### Task objective
An unaltered copy of the listing below is required.

### Data excerpts

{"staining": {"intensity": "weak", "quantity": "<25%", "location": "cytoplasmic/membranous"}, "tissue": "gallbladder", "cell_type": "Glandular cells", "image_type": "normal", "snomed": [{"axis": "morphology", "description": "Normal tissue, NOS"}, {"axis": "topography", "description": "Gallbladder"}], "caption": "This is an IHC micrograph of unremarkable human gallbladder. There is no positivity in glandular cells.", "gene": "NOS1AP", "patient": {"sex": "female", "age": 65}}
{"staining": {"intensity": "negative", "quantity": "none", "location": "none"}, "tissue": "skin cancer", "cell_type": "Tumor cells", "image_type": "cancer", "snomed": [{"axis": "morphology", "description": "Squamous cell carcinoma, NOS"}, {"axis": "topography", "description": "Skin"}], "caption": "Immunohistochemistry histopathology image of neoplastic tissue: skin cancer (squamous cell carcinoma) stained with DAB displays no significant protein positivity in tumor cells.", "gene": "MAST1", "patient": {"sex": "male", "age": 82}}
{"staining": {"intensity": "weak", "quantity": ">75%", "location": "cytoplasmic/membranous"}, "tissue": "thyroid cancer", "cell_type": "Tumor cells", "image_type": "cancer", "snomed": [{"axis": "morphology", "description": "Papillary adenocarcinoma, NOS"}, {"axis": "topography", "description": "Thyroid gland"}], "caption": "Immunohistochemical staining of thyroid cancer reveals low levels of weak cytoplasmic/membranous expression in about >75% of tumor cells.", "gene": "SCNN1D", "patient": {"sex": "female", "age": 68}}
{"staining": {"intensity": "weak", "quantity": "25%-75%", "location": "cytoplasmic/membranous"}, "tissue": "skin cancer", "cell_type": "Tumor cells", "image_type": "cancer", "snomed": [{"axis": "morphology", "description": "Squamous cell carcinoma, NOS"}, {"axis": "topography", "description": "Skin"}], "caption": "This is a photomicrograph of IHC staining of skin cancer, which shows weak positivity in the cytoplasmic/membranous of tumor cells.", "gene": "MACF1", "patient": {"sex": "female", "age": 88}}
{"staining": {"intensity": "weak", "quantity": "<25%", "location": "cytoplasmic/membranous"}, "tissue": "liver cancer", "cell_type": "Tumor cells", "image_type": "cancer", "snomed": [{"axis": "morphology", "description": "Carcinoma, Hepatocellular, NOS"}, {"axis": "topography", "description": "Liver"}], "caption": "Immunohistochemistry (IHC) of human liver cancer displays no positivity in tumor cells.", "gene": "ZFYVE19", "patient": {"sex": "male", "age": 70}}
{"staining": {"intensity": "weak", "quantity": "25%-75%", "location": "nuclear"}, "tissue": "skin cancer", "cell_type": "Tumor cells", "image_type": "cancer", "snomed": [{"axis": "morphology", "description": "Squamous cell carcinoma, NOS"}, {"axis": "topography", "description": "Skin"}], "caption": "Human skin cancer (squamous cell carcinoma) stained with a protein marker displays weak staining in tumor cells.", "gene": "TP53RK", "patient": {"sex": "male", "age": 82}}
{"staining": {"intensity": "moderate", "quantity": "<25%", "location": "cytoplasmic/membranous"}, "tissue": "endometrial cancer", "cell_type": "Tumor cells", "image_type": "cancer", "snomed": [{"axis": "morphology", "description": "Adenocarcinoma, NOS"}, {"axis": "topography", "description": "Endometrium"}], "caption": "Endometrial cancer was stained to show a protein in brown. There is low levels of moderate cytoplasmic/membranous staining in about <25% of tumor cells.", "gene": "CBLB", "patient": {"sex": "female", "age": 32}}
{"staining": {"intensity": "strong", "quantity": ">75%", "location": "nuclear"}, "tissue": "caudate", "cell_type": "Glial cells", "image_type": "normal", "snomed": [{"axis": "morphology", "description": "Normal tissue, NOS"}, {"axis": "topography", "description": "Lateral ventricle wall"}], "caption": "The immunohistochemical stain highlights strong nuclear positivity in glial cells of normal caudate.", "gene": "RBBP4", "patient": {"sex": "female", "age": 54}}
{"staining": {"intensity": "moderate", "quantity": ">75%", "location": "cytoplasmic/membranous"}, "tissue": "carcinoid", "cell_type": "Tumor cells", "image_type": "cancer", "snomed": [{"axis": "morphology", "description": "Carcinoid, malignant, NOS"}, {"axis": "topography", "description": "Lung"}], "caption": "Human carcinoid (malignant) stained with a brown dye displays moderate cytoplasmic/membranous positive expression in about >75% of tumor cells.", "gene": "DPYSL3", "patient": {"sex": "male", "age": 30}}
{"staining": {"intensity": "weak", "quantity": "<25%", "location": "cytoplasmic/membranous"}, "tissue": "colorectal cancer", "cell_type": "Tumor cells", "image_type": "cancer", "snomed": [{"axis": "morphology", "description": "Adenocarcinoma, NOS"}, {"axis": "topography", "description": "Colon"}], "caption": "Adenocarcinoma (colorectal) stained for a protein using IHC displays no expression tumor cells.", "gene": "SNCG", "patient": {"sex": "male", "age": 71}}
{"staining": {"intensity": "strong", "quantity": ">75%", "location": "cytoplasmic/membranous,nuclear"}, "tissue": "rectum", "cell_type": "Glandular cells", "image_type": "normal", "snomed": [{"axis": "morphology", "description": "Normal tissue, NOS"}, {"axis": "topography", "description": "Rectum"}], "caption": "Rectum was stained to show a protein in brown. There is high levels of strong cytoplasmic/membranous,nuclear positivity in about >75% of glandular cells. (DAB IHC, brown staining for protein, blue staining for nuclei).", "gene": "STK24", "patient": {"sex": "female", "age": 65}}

### Task solution
{"staining": {"intensity": "weak", "quantity": "<25%", "location": "cytoplasmic/membranous"}, "tissue": "gallbladder", "cell_type": "Glandular cells", "image_type": "normal", "snomed": [{"axis": "morphology", "description": "Normal tissue, NOS"}, {"axis": "topography", "description": "Gallbladder"}], "caption": "This is an IHC micrograph of unremarkable human gallbladder. There is no positivity in glandular cells.", "gene": "NOS1AP", "patient": {"sex": "female", "age": 65}}
{"staining": {"intensity": "negative", "quantity": "none", "location": "none"}, "tissue": "skin cancer", "cell_type": "Tumor cells", "image_type": "cancer", "snomed": [{"axis": "morphology", "description": "Squamous cell carcinoma, NOS"}, {"axis": "topography", "description": "Skin"}], "caption": "Immunohistochemistry histopathology image of neoplastic tissue: skin cancer (squamous cell carcinoma) stained with DAB displays no significant protein positivity in tumor cells.", "gene": "MAST1", "patient": {"sex": "male", "age": 82}}
{"staining": {"intensity": "weak", "quantity": ">75%", "location": "cytoplasmic/membranous"}, "tissue": "thyroid cancer", "cell_type": "Tumor cells", "image_type": "cancer", "snomed": [{"axis": "morphology", "description": "Papillary adenocarcinoma, NOS"}, {"axis": "topography", "description": "Thyroid gland"}], "caption": "Immunohistochemical staining of thyroid cancer reveals low levels of weak cytoplasmic/membranous expression in about >75% of tumor cells.", "gene": "SCNN1D", "patient": {"sex": "female", "age": 68}}
{"staining": {"intensity": "weak", "quantity": "25%-75%", "location": "cytoplasmic/membranous"}, "tissue": "skin cancer", "cell_type": "Tumor cells", "image_type": "cancer", "snomed": [{"axis": "morphology", "description": "Squamous cell carcinoma, NOS"}, {"axis": "topography", "description": "Skin"}], "caption": "This is a photomicrograph of IHC staining of skin cancer, which shows weak positivity in the cytoplasmic/membranous of tumor cells.", "gene": "MACF1", "patient": {"sex": "female", "age": 88}}
{"staining": {"intensity": "weak", "quantity": "<25%", "location": "cytoplasmic/membranous"}, "tissue": "liver cancer", "cell_type": "Tumor cells", "image_type": "cancer", "snomed": [{"axis": "morphology", "description": "Carcinoma, Hepatocellular, NOS"}, {"axis": "topography", "description": "Liver"}], "caption": "Immunohistochemistry (IHC) of human liver cancer displays no positivity in tumor cells.", "gene": "ZFYVE19", "patient": {"sex": "male", "age": 70}}
{"staining": {"intensity": "weak", "quantity": "25%-75%", "location": "nuclear"}, "tissue": "skin cancer", "cell_type": "Tumor cells", "image_type": "cancer", "snomed": [{"axis": "morphology", "description": "Squamous cell carcinoma, NOS"}, {"axis": "topography", "description": "Skin"}], "caption": "Human skin cancer (squamous cell carcinoma) stained with a protein marker displays weak staining in tumor cells.", "gene": "TP53RK", "patient": {"sex": "male", "age": 82}}
{"staining": {"intensity": "moderate", "quantity": "<25%", "location": "cytoplasmic/membranous"}, "tissue": "endometrial cancer", "cell_type": "Tumor cells", "image_type": "cancer", "snomed": [{"axis": "morphology", "description": "Adenocarcinoma, NOS"}, {"axis": "topography", "description": "Endometrium"}], "caption": "Endometrial cancer was stained to show a protein in brown. There is low levels of moderate cytoplasmic/membranous staining in about <25% of tumor cells.", "gene": "CBLB", "patient": {"sex": "female", "age": 32}}
{"staining": {"intensity": "strong", "quantity": ">75%", "location": "nuclear"}, "tissue": "caudate", "cell_type": "Glial cells", "image_type": "normal", "snomed": [{"axis": "morphology", "description": "Normal tissue, NOS"}, {"axis": "topography", "description": "Lateral ventricle wall"}], "caption": "The immunohistochemical stain highlights strong nuclear positivity in glial cells of normal caudate.", "gene": "RBBP4", "patient": {"sex": "female", "age": 54}}
{"staining": {"intensity": "moderate", "quantity": ">75%", "location": "cytoplasmic/membranous"}, "tissue": "carcinoid", "cell_type": "Tumor cells", "image_type": "cancer", "snomed": [{"axis": "morphology", "description": "Carcinoid, malignant, NOS"}, {"axis": "topography", "description": "Lung"}], "caption": "Human carcinoid (malignant) stained with a brown dye displays moderate cytoplasmic/membranous positive expression in about >75% of tumor cells.", "gene": "DPYSL3", "patient": {"sex": "male", "age": 30}}
{"staining": {"intensity": "weak", "quantity": "<25%", "location": "cytoplasmic/membranous"}, "tissue": "colorectal cancer", "cell_type": "Tumor cells", "image_type": "cancer", "snomed": [{"axis": "morphology", "description": "Adenocarcinoma, NOS"}, {"axis": "topography", "description": "Colon"}], "caption": "Adenocarcinoma (colorectal) stained for a protein using IHC displays no expression tumor cells.", "gene": "SNCG", "patient": {"sex": "male", "age": 71}}
{"staining": {"intensity": "strong", "quantity": ">75%", "location": "cytoplasmic/membranous,nuclear"}, "tissue": "rectum", "cell_type": "Glandular cells", "image_type": "normal", "snomed": [{"axis": "morphology", "description": "Normal tissue, NOS"}, {"axis": "topography", "description": "Rectum"}], "caption": "Rectum was stained to show a protein in brown. There is high levels of strong cytoplasmic/membranous,nuclear positivity in about >75% of glandular cells. (DAB IHC, brown staining for protein, blue staining for nuclei).", "gene": "STK24", "patient": {"sex": "female", "age": 65}}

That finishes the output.